Available data Block Start

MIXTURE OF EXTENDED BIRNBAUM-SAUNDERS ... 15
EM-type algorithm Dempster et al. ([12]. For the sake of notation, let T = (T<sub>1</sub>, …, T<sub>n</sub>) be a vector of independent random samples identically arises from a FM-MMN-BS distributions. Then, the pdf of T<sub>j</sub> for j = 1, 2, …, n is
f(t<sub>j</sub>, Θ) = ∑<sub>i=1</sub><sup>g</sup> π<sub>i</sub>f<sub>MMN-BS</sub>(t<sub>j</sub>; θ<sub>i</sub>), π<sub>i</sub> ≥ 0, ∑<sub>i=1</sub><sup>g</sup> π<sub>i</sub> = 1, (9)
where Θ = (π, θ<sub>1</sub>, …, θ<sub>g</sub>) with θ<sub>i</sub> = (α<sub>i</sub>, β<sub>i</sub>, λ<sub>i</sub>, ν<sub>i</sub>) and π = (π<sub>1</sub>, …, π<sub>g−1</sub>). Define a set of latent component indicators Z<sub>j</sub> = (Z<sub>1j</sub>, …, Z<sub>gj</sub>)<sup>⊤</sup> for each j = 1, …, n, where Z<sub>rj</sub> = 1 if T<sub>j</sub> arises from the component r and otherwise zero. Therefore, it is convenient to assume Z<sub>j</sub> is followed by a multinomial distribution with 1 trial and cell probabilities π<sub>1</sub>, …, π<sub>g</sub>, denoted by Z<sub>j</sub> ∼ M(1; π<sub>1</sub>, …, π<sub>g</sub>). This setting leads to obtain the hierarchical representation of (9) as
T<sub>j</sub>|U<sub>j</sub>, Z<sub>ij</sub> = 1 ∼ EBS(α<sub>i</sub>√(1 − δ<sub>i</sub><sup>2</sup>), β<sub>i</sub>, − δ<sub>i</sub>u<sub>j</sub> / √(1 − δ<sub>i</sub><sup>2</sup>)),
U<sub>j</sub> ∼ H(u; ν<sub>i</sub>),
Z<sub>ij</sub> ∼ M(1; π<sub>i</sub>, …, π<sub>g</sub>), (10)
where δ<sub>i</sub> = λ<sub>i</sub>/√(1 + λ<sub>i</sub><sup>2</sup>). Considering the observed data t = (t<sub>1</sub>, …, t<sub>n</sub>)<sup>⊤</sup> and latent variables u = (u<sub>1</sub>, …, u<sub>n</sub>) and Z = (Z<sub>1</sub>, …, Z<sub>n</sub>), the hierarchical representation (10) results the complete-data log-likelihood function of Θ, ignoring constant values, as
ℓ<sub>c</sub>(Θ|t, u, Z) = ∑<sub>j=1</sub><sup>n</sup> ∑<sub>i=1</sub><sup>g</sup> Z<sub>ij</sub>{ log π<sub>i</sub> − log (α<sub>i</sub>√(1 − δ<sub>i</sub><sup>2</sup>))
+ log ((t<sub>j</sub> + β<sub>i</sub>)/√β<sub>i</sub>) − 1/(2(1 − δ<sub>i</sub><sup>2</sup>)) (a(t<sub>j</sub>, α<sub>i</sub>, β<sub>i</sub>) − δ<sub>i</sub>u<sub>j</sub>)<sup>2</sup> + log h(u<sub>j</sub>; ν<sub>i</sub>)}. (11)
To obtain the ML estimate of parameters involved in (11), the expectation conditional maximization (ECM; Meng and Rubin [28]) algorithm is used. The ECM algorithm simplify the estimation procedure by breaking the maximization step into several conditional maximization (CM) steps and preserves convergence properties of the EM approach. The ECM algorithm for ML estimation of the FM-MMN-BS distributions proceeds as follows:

Available data Block End

**Problem requirements**
What you return should be the lines from the start of the data through the line with "f(t<sub>j</sub>, Θ) = ∑<sub>i=1</sub><sup>g</sup>", quoted exactly and nothing more.

**Written response**
MIXTURE OF EXTENDED BIRNBAUM-SAUNDERS ... 15
EM-type algorithm Dempster et al. ([12]. For the sake of notation, let T = (T<sub>1</sub>, …, T<sub>n</sub>) be a vector of independent random samples identically arises from a FM-MMN-BS distributions. Then, the pdf of T<sub>j</sub> for j = 1, 2, …, n is
f(t<sub>j</sub>, Θ) = ∑<sub>i=1</sub><sup>g</sup> π<sub>i</sub>f<sub>MMN-BS</sub>(t<sub>j</sub>; θ<sub>i</sub>), π<sub>i</sub> ≥ 0, ∑<sub>i=1</sub><sup>g</sup> π<sub>i</sub> = 1, (9)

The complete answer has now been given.